Lives (directs) sur les réseaux sociaux, « décryptages » spéciaux, analyse des résultats en direct… Depuis quelques jours, les journalistes ne comptent pas leurs heures sur les chaînes de télévision, dont toute l’attention se porte sur les élections étasuniennes. Sans grande surprise, le retour de Donald Trump à la Maison Blanche ne fait pas l’unanimité et offre l’occasion à la pléthore de chaînes moralisatrices de réchauffer les discours acerbes ou paniqués conservés au congélateur durant quatre ans.
Chasse au Trump en toute saison
Comme l’avait déjà dénoncé l’OJIM, les chaînes américaines comme françaises avaient tout fait au long de la campagne présidentielle pour décrédibiliser Donald Trump en faveur de la candidate démocrate, la télévision publique française faisant succéder les programmes aux titres sans équivoque : « l’émission En Société, intitulée “Trump, la menace fasciste”, était suivie par C Politique, qui proposait le thème “Trump, le nouveau visage du fascisme”. Le 23, cette même chaîne présentait dans C Ce Soir “Trump, un fascisme à l’américaine”, et diffusait trois jours plus tôt en prime time le documentaire d’Antoine Witkin, “Opération Trump : les espions russes à la conquête de l’Amérique”. » Ces efforts bien que considérables n’ont de toute évidence pas permis d’empêcher une nouvelle victoire de l’emblématique businessman américain et de son self-made VP J.D. Vance, dont nous avions analysé le parcours dans un article dédié.
La litanie médiatique a — en toute logique — poursuivi avec une nouvelle ardeur ses élucubrations, alertant tantôt sur une fin prophétique de la démocratie, tantôt sur la menace « fasciste » que représente le nouveau président dont les méthodes ont toujours déstabilisé.
TF1 in love with Kamala
La première chaîne de la TNT, TF1, a montré l’exemple en affichant sans ambages son soutien net à la candidate démocrate au fil de ses divers programmes, intitulés « La story Kamala Harris, un document inédit » sur « le destin de celle qui pourrait devenir la première femme présidente des États-Unis », « la femme qui se dresse face à Donald Trump » ou « Donald Trump — La soif de revanche ». Il y a quelques années déjà, la chaîne narrait « comment Trump a cassé l’Amérique » à travers un « road trip inédit et édifiant de l’Amérique après 4 ans de Donald Trump au pouvoir » au cœur d’une « Amérique plus fracturée que jamais. »
Le secteur public à l’unisson
L’audiovisuel public, aussi impartial et pluraliste qu’attendu, a sans surprise largement défendu Kamala Harris face à « l’autoritarisme à l’américaine » de Trump « en marche vers la dictature », ni plus ni moins.
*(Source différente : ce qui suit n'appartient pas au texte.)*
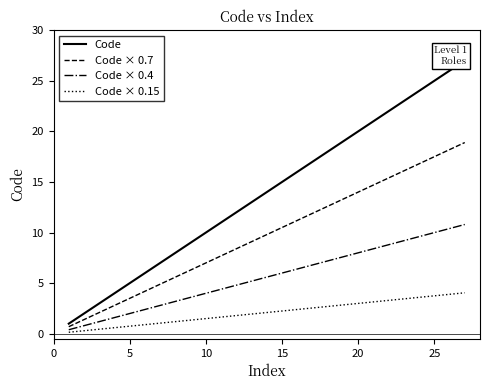

True or false: Code has more than 1 interior local peaks.

False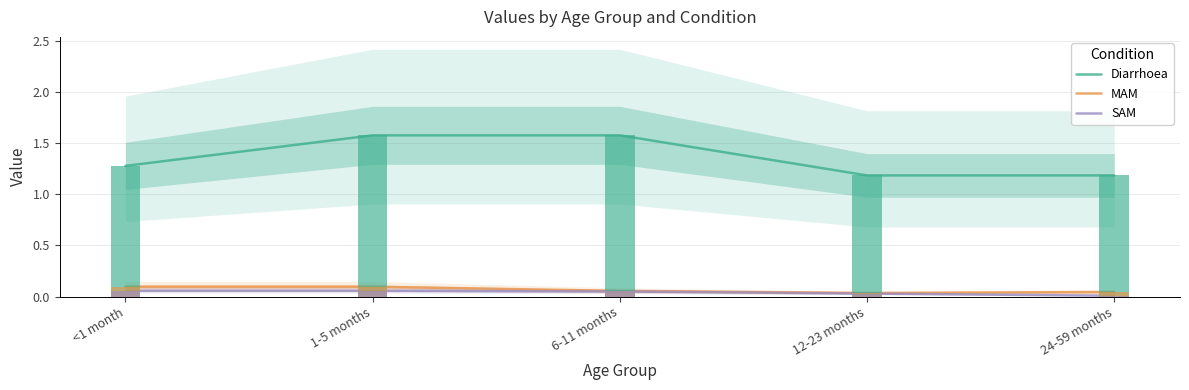

Reading left to right, list all the values displayed in this chart.

Diarrhoea: <1 month=1.3	1-5 months=1.6	6-11 months=1.6	12-23 months=1.2	24-59 months=1.2
MAM: <1 month=0.1	1-5 months=0.1	6-11 months=0.1	12-23 months=0.0	24-59 months=0.0
SAM: <1 month=0.1	1-5 months=0.1	6-11 months=0.0	12-23 months=0.0	24-59 months=0.0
La Chaîne Parlementaire — Assemblée Nationale se questionne : « Et si les États-Unis vivaient leur dernière année de démocratie ? » Les discours alarmistes se succèdent : « Donald Trump se prépare à reprendre la Maison Blanche avec un programme plus extrême encore que son premier mandat. Il veut démanteler l’État ; il veut une justice, une presse et une armée à son seul service, comme dans les régimes autoritaires qu’il admire tant. » La chaîne qui, rappelons-le, est tout de même le canal officiel du Parlement français était par ailleurs allée jusqu’à se parer à l’occasion de la campagne du drapeau nord-américain sur son logo.
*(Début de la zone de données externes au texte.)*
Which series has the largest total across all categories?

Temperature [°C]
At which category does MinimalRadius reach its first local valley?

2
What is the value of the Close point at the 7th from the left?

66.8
Mêmes sons de cloche sur France 5, autre chaîne publique qui témoigne de ses « inquiétudes » après une « campagne très violente axée sur les questions économiques et l’immigration. » Selon les journalistes de France 5, la « la stratégie du chaos » propre au personnage mène le pays à « un fascisme à l’américaine ».
CNews prend du recul
Côté CNews, les échos sont plus cléments à l’égard de Donald Trump. La chaîne propose de nuancer les potentiels effets de la politique internationale des États-Unis : le nouveau président mène-t-il la planète « vers une grande crise internationale ou un retour d’une paix plus durable dans certaines régions du monde ? » Le canal de Vincent Bolloré dont on peut retrouver l’organisation dans cette infographie OJIM avait également averti ses auditeurs quant à l’acharnement médiatique autour de Donald Trump. « Pourquoi tout un système politique et médiatique a‑t-il pris fait et cause pour un camp, diabolisant l’autre ? » s’est demandé dans l’émission Punchline Laurence Ferrari après la victoire du candidat républicain. CNews a également permis à Éric Zemmour, invité par la chaîne de partager son analyse : « Les Américains ne veulent pas être minoritaires dans leur pays ».
Voir aussi : Laurence Ferrari, portrait
Finalement, le score écrasant du parti républicain, témoignant de la confiance du peuple américain permet de relativiser la portée de ces discours en grande partie disproportionnés, et de prendre un certain recul sur la situation aux États-Unis qui « sont arrivés au bord du chaos » d’après Arte, pour qui « les démons de la Sécession sont réveillés » par la « droite radicale ». À trop vouloir prouver on ne prouve plus rien.